La Seconde Guerre mondiale

La Seconde Guerre mondiale a éclaté à l'automne 1939. Elle a donné lieu à des combats dans le monde entier et à la perpétration de crimes de guerre et de massacres. Au total, on estime à plus de 70 millions le nombre de personnes tuées jusqu'en août 1945.

C'est l'Union soviétique qui a enregistré les pertes les plus lourdes: environ dix millions de soldats de l'Armée rouge ont été tués ou sont morts en captivité. Au total, au moins 24 millions de citoyens soviétiques ont perdu la vie. C'est en Chine que le plus grand nombre de civils a été assassiné par l'occupant japonais.

Les victimes occultées et les conséquences

Lorsque l'on considère ces chiffres effrayants de morts, il manque toujours l'ampleur de la misère humaine des survivants qui se cache derrière: les mutilations, les psychoses et névroses de guerre, les expulsions, la brutalisation et la dégradation, la fuite, la faim, la paupérisation, les viols de masse, etc.

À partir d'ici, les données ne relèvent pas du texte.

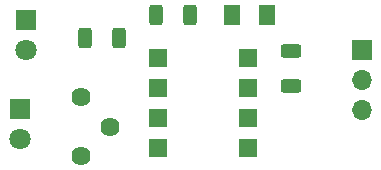
<source format=gbr>
%TF.GenerationSoftware,KiCad,Pcbnew,8.0.8*%
%TF.CreationDate,2025-01-25T13:23:04+05:30*%
%TF.ProjectId,ir sensor,69722073-656e-4736-9f72-2e6b69636164,rev?*%
%TF.SameCoordinates,Original*%
%TF.FileFunction,Soldermask,Top*%
%TF.FilePolarity,Negative*%
%FSLAX46Y46*%
G04 Gerber Fmt 4.6, Leading zero omitted, Abs format (unit mm)*
G04 Created by KiCad (PCBNEW 8.0.8) date 2025-01-25 13:23:04*
%MOMM*%
%LPD*%
G01*
G04 APERTURE LIST*
G04 Aperture macros list*
%AMRoundRect*
0 Rectangle with rounded corners*
0 $1 Rounding radius*
0 $2 $3 $4 $5 $6 $7 $8 $9 X,Y pos of 4 corners*
0 Add a 4 corners polygon primitive as box body*
4,1,4,$2,$3,$4,$5,$6,$7,$8,$9,$2,$3,0*
0 Add four circle primitives for the rounded corners*
1,1,$1+$1,$2,$3*
1,1,$1+$1,$4,$5*
1,1,$1+$1,$6,$7*
1,1,$1+$1,$8,$9*
0 Add four rect primitives between the rounded corners*
20,1,$1+$1,$2,$3,$4,$5,0*
20,1,$1+$1,$4,$5,$6,$7,0*
20,1,$1+$1,$6,$7,$8,$9,0*
20,1,$1+$1,$8,$9,$2,$3,0*%
G04 Aperture macros list end*
%ADD10R,1.600000X1.600000*%
%ADD11C,1.620000*%
%ADD12RoundRect,0.250000X0.312500X0.625000X-0.312500X0.625000X-0.312500X-0.625000X0.312500X-0.625000X0*%
%ADD13RoundRect,0.250000X-0.625000X0.312500X-0.625000X-0.312500X0.625000X-0.312500X0.625000X0.312500X0*%
%ADD14RoundRect,0.250001X0.462499X0.624999X-0.462499X0.624999X-0.462499X-0.624999X0.462499X-0.624999X0*%
%ADD15C,1.800000*%
%ADD16R,1.800000X1.800000*%
%ADD17R,1.700000X1.700000*%
%ADD18O,1.700000X1.700000*%
G04 APERTURE END LIST*
D10*
%TO.C,U1*%
X214190000Y-75190000D03*
X214190000Y-77730000D03*
X214190000Y-80270000D03*
X214190000Y-82810000D03*
X221810000Y-82810000D03*
X221810000Y-80270000D03*
X221810000Y-77730000D03*
X221810000Y-75190000D03*
%TD*%
D11*
%TO.C,RV1*%
X207675000Y-78500000D03*
X210175000Y-81000000D03*
X207675000Y-83500000D03*
%TD*%
D12*
%TO.C,R3*%
X216925000Y-71500000D03*
X214000000Y-71500000D03*
%TD*%
D13*
%TO.C,R2*%
X225500000Y-74575000D03*
X225500000Y-77500000D03*
%TD*%
D12*
%TO.C,R1*%
X210925000Y-73500000D03*
X208000000Y-73500000D03*
%TD*%
D14*
%TO.C,D3*%
X220500000Y-71500000D03*
X223475000Y-71500000D03*
%TD*%
D15*
%TO.C,D2*%
X203025000Y-74500000D03*
D16*
X203025000Y-71960000D03*
%TD*%
%TO.C,D1*%
X202500000Y-79460000D03*
D15*
X202500000Y-82000000D03*
%TD*%
D17*
%TO.C,J1*%
X231500000Y-74500000D03*
D18*
X231500000Y-77040000D03*
X231500000Y-79580000D03*
%TD*%
M02*

</source>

Des études récentes se penchent sur les conséquences des guerres sur le plan de la psychologie individuelle et collective. A travers l'éducation dispensée par des parents traumatisés, les guerres continuent d'agir sur le psychisme des générations suivantes. De nombreux chercheurs estiment qu'il faut compter entre quarante et cinquante ans pour que les séquelles psychologiques d'une guerre puissent guérir.

Mettre fin à la folie - rester neutre

Cela semble relever de la folie qu'une guerre soit délibérément planifiée, préparée et finalement menée pendant des années, voire des décennies. Les populations sont délibérément maintenues dans l'ignorance afin qu'elles se résignent facilement à "leur sort". Le terme à la mode pour désigner cette pratique est "guerre cognitive". Il s'agit ainsi de préparer la population à la guerre, et non de lui fournir des informations objectives. Depuis 2014, l'OTAN a mis en place de manière ciblée plusieurs "centres d'information" par lesquels elle alimente les gouvernements et les médias dans toute l'Europe (par exemple, le NATO Strategic Communications Centre of Excellence à Riga). La Suisse est également concernée.

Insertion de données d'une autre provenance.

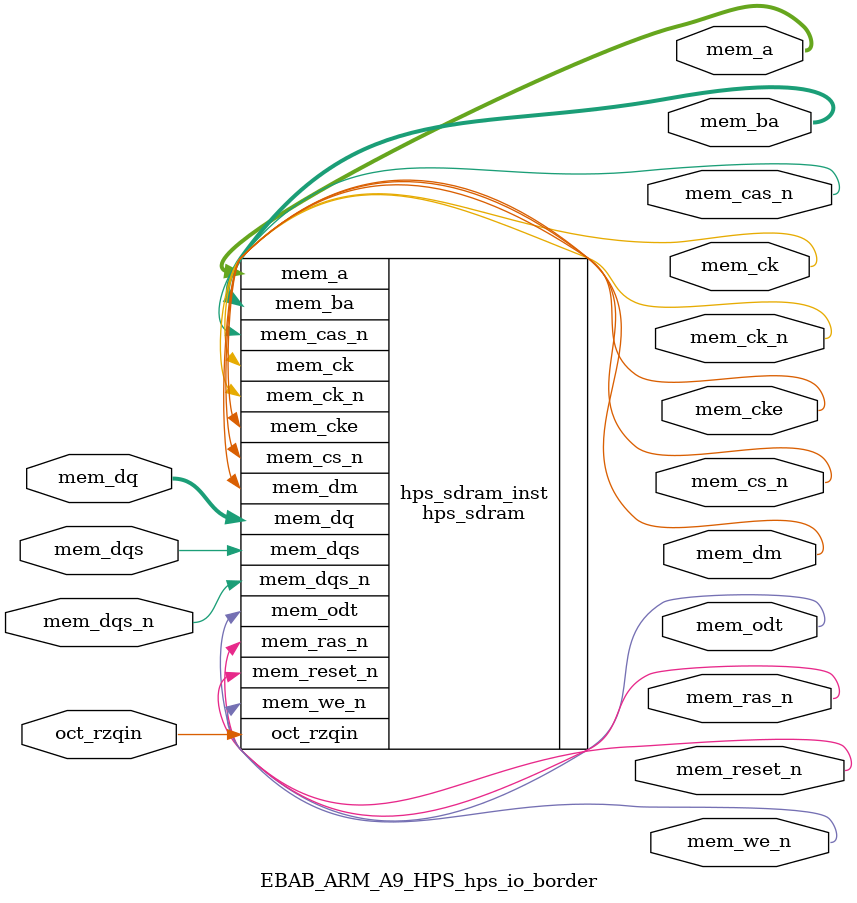
<source format=sv>


module EBAB_ARM_A9_HPS_hps_io_border(
// memory
  output wire [13 - 1 : 0 ] mem_a
 ,output wire [3 - 1 : 0 ] mem_ba
 ,output wire [1 - 1 : 0 ] mem_ck
 ,output wire [1 - 1 : 0 ] mem_ck_n
 ,output wire [1 - 1 : 0 ] mem_cke
 ,output wire [1 - 1 : 0 ] mem_cs_n
 ,output wire [1 - 1 : 0 ] mem_ras_n
 ,output wire [1 - 1 : 0 ] mem_cas_n
 ,output wire [1 - 1 : 0 ] mem_we_n
 ,output wire [1 - 1 : 0 ] mem_reset_n
 ,inout wire [8 - 1 : 0 ] mem_dq
 ,inout wire [1 - 1 : 0 ] mem_dqs
 ,inout wire [1 - 1 : 0 ] mem_dqs_n
 ,output wire [1 - 1 : 0 ] mem_odt
 ,output wire [1 - 1 : 0 ] mem_dm
 ,input wire [1 - 1 : 0 ] oct_rzqin
);


hps_sdram hps_sdram_inst(
 .mem_dq({
    mem_dq[7:0] // 7:0
  })
,.mem_odt({
    mem_odt[0:0] // 0:0
  })
,.mem_ras_n({
    mem_ras_n[0:0] // 0:0
  })
,.mem_dqs_n({
    mem_dqs_n[0:0] // 0:0
  })
,.mem_dqs({
    mem_dqs[0:0] // 0:0
  })
,.mem_dm({
    mem_dm[0:0] // 0:0
  })
,.mem_we_n({
    mem_we_n[0:0] // 0:0
  })
,.mem_cas_n({
    mem_cas_n[0:0] // 0:0
  })
,.mem_ba({
    mem_ba[2:0] // 2:0
  })
,.mem_a({
    mem_a[12:0] // 12:0
  })
,.mem_cs_n({
    mem_cs_n[0:0] // 0:0
  })
,.mem_ck({
    mem_ck[0:0] // 0:0
  })
,.mem_cke({
    mem_cke[0:0] // 0:0
  })
,.oct_rzqin({
    oct_rzqin[0:0] // 0:0
  })
,.mem_reset_n({
    mem_reset_n[0:0] // 0:0
  })
,.mem_ck_n({
    mem_ck_n[0:0] // 0:0
  })
);

endmodule


</source>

Au cours des deux dernières guerres mondiales, la Suisse a pu préserver sa neutralité. Et ce, grâce à l'engagement sans faille d'hommes et de femmes visionnaires et courageux. Le pays a ainsi pu, par le biais de ses bons offices et de la Croix-Rouge internationale, venir en aide aux populations en détresse à travers le monde, sans pour autant devenir elle-même partie prenante au conflit.

Il est temps que la Suisse renoue avec son ADN.